--- MATERIAL PROVIDED ---
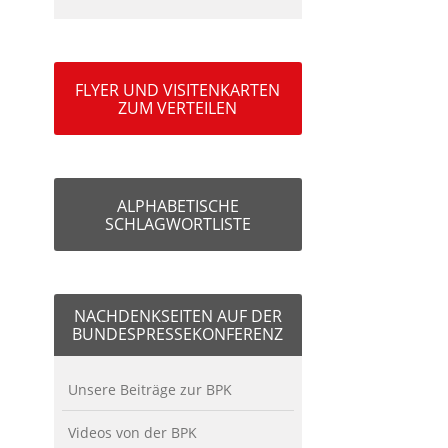
FLYER UND VISITENKARTEN
ZUM VERTEILEN
ALPHABETISCHE
SCHLAGWORTLISTE
NACHDENKSEITEN AUF DER
BUNDESPRESSEKONFERENZ
Unsere Beiträge zur BPK
Videos von der BPK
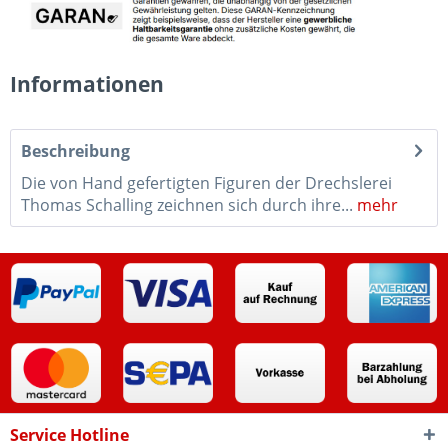
Informationen
Beschreibung
Die von Hand gefertigten Figuren der Drechslerei
Thomas Schalling zeichnen sich durch ihre...
mehr
Service Hotline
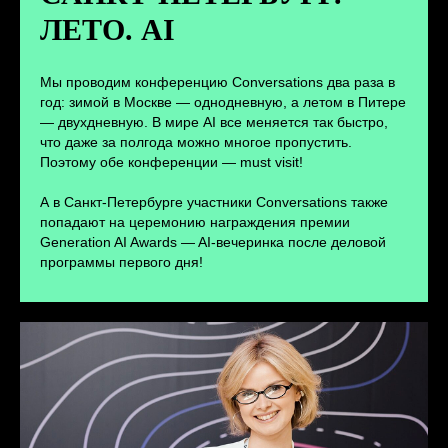
ЛЕТО. AI
ПЕРЕЙТИ
Мы проводим конференцию Conversations два раза в
год: зимой в Москве — однодневную, а летом в Питере
— двухдневную. В мире AI все меняется так быстро,
что даже за полгода можно многое пропустить.
Поэтому обе конференции — must visit!
А в Санкт-Петербурге участники Conversations также
попадают на церемонию награждения премии
Generation AI Awards — AI-вечеринка после деловой
программы первого дня!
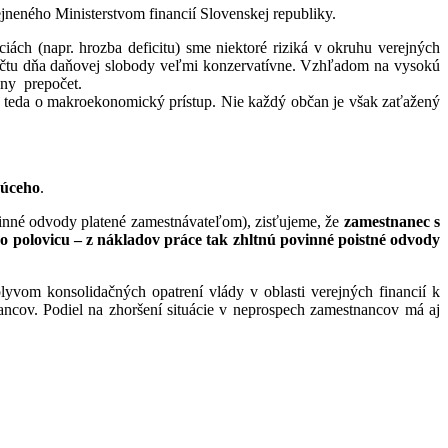
neného Ministerstvom financií Slovenskej republiky.
iách (napr. hrozba deficitu) sme niektoré riziká v okruhu verejných
počtu dňa daňovej slobody veľmi konzervatívne. Vzhľadom na vysokú
vny prepočet.
e teda o makroekonomický prístup. Nie každý občan je však zaťažený
júceho
.
inné odvody platené zamestnávateľom), zisťujeme, že
zamestnanec s
ko polovicu – z nákladov práce tak zhltnú povinné poistné odvody
vom konsolidačných opatrení vlády v oblasti verejných financií k
cov. Podiel na zhoršení situácie v neprospech zamestnancov má aj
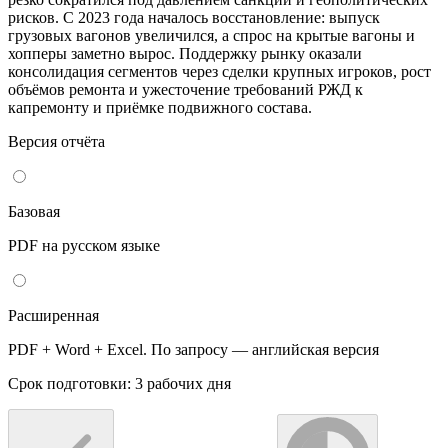
рисков. С 2023 года началось восстановление: выпуск
грузовых вагонов увеличился, а спрос на крытые вагоны и
хопперы заметно вырос. Поддержку рынку оказали
консолидация сегментов через сделки крупных игроков, рост
объёмов ремонта и ужесточение требований РЖД к
капремонту и приёмке подвижного состава.
Версия отчёта
Базовая
PDF на русском языке
Расширенная
PDF + Word + Excel. По запросу — английская версия
Срок подготовки: 3 рабочих дня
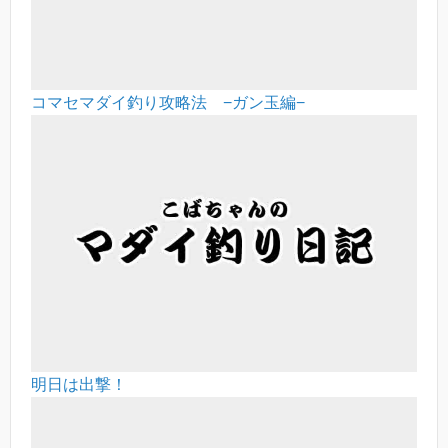
コマセマダイ釣り攻略法 −ガン玉編−
明日は出撃！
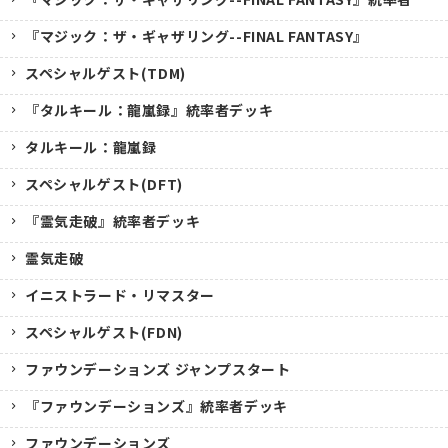
『マジック：ザ・ギャザリング--FINAL FANTASY』
スペシャルゲスト(TDM)
『タルキール：龍嵐録』統率者デッキ
タルキール：龍嵐録
スペシャルゲスト(DFT)
『霊気走破』統率者デッキ
霊気走破
イニストラード・リマスター
スペシャルゲスト(FDN)
ファウンデーションズ ジャンプスタート
『ファウンデーションズ』統率者デッキ
ファウンデーションズ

--- EXERCISE ---
Copy out the text of every record above, line for line and unchanged, leaving out the picture lines.

--- OUTPUT ---
FLYER UND VISITENKARTEN
ZUM VERTEILEN
ALPHABETISCHE
SCHLAGWORTLISTE
NACHDENKSEITEN AUF DER
BUNDESPRESSEKONFERENZ
Unsere Beiträge zur BPK
Videos von der BPK
Informationen
Beschreibung
Die von Hand gefertigten Figuren der Drechslerei
Thomas Schalling zeichnen sich durch ihre...
mehr
Service Hotline
ЛЕТО. AI
ПЕРЕЙТИ
Мы проводим конференцию Conversations два раза в
год: зимой в Москве — однодневную, а летом в Питере
— двухдневную. В мире AI все меняется так быстро,
что даже за полгода можно многое пропустить.
Поэтому обе конференции — must visit!
А в Санкт-Петербурге участники Conversations также
попадают на церемонию награждения премии
Generation AI Awards — AI-вечеринка после деловой
программы первого дня!
neného Ministerstvom financií Slovenskej republiky.
iách (napr. hrozba deficitu) sme niektoré riziká v okruhu verejných
počtu dňa daňovej slobody veľmi konzervatívne. Vzhľadom na vysokú
vny prepočet.
e teda o makroekonomický prístup. Nie každý občan je však zaťažený
júceho
.
inné odvody platené zamestnávateľom), zisťujeme, že
zamestnanec s
ko polovicu – z nákladov práce tak zhltnú povinné poistné odvody
vom konsolidačných opatrení vlády v oblasti verejných financií k
cov. Podiel na zhoršení situácie v neprospech zamestnancov má aj
рисков. С 2023 года началось восстановление: выпуск
грузовых вагонов увеличился, а спрос на крытые вагоны и
хопперы заметно вырос. Поддержку рынку оказали
консолидация сегментов через сделки крупных игроков, рост
объёмов ремонта и ужесточение требований РЖД к
капремонту и приёмке подвижного состава.
Версия отчёта
Базовая
PDF на русском языке
Расширенная
PDF + Word + Excel. По запросу — английская версия
Срок подготовки: 3 рабочих дня
コマセマダイ釣り攻略法 −ガン玉編−
明日は出撃！
『マジック：ザ・ギャザリング--FINAL FANTASY』
スペシャルゲスト(TDM)
『タルキール：龍嵐録』統率者デッキ
タルキール：龍嵐録
スペシャルゲスト(DFT)
『霊気走破』統率者デッキ
霊気走破
イニストラード・リマスター
スペシャルゲスト(FDN)
ファウンデーションズ ジャンプスタート
『ファウンデーションズ』統率者デッキ
ファウンデーションズ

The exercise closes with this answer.